───── Study material
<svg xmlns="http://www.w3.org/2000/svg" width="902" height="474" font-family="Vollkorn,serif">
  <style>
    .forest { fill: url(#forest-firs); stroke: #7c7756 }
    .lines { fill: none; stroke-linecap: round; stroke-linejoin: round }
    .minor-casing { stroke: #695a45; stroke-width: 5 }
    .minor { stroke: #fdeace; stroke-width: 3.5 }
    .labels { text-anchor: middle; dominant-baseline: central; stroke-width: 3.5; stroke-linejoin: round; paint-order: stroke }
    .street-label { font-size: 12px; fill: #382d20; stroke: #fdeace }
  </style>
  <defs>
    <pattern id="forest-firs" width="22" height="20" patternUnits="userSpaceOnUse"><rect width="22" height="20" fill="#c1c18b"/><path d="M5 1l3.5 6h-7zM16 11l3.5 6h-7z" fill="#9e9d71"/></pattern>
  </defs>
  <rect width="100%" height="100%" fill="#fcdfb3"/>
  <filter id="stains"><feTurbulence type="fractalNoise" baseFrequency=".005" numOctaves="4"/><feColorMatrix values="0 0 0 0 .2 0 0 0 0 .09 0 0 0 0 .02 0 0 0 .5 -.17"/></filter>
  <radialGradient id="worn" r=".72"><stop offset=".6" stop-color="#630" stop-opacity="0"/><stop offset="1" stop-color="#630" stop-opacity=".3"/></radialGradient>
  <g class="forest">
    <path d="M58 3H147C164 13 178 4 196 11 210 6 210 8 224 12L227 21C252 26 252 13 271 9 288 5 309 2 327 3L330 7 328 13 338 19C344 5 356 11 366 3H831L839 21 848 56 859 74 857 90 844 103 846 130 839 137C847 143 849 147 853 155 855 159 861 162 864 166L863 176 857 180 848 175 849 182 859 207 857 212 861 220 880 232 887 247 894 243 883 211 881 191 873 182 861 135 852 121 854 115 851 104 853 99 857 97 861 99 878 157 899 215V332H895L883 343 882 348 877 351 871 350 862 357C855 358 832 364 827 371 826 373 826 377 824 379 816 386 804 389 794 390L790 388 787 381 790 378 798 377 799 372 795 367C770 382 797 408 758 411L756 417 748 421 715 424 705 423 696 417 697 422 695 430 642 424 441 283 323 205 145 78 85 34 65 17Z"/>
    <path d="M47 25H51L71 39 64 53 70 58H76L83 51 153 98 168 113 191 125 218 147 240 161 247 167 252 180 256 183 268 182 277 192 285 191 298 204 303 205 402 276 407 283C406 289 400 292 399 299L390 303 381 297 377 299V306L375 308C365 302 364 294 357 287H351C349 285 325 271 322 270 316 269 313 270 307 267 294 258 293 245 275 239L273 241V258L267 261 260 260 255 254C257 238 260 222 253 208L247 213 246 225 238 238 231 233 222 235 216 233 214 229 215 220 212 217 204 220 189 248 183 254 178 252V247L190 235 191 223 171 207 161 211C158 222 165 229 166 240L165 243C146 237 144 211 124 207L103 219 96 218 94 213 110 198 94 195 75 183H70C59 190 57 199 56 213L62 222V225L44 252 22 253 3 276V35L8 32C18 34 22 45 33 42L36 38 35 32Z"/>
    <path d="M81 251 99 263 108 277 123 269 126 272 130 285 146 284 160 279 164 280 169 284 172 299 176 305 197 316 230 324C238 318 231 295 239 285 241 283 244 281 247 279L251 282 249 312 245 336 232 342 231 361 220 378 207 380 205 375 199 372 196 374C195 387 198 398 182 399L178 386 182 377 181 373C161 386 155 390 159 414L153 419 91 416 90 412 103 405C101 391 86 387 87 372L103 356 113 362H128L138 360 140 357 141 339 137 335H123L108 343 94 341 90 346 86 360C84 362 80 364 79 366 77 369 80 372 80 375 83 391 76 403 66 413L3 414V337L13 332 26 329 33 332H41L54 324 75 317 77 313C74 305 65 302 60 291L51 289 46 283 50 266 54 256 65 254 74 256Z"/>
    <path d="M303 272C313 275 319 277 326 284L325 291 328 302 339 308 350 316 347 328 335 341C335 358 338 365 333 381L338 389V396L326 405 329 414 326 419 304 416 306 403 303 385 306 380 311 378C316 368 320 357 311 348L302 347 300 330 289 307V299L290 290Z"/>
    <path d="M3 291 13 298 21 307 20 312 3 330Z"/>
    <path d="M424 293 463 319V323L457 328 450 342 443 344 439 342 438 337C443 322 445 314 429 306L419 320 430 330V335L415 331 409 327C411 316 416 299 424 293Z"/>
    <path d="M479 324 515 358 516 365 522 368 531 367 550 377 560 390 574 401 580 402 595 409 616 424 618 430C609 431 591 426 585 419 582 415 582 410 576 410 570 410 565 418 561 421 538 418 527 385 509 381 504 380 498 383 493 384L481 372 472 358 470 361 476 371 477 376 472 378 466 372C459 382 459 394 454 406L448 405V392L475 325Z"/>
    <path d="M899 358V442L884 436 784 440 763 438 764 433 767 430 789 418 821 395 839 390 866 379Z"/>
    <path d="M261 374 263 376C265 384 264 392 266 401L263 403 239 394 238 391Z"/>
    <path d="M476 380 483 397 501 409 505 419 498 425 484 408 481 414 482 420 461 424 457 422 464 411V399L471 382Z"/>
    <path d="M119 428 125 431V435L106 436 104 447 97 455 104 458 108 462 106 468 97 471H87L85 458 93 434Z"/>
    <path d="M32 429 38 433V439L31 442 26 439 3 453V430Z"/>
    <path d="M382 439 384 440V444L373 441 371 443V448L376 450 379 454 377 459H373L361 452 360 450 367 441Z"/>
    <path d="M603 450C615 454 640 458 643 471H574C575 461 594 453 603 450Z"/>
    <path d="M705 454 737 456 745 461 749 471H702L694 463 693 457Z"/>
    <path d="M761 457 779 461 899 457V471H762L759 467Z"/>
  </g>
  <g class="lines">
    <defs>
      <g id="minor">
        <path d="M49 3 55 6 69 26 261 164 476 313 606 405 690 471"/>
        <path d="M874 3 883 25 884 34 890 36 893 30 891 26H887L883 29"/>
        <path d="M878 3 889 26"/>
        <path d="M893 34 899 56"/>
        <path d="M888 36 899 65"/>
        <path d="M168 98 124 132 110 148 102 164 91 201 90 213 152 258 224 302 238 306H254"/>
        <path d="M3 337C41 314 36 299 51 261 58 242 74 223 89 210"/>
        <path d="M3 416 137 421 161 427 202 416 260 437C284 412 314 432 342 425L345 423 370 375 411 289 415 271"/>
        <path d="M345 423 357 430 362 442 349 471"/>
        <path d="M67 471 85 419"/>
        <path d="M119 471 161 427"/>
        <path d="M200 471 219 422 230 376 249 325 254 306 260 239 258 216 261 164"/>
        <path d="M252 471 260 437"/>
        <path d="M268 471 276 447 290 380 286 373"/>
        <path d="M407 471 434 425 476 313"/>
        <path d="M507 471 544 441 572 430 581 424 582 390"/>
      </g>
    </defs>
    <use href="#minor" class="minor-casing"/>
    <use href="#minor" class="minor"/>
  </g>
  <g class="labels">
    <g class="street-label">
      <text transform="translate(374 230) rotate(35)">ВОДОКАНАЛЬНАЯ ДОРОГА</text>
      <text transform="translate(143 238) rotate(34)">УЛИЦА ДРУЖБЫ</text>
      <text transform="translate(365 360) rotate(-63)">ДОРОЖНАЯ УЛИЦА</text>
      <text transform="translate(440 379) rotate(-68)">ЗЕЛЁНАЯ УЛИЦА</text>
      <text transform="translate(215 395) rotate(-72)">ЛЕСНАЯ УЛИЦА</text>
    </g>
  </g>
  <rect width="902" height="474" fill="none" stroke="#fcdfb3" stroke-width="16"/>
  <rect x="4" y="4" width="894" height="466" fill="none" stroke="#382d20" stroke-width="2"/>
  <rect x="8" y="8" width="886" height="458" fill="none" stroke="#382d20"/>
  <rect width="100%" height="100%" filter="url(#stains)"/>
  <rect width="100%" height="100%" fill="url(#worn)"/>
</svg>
──────────
▸ **Problem statement**: Above are the entries; copy every line among them that contains the word "lines".

▸ **Solution to this exercise**:
    .lines { fill: none; stroke-linecap: round; stroke-linejoin: round }
  <g class="lines">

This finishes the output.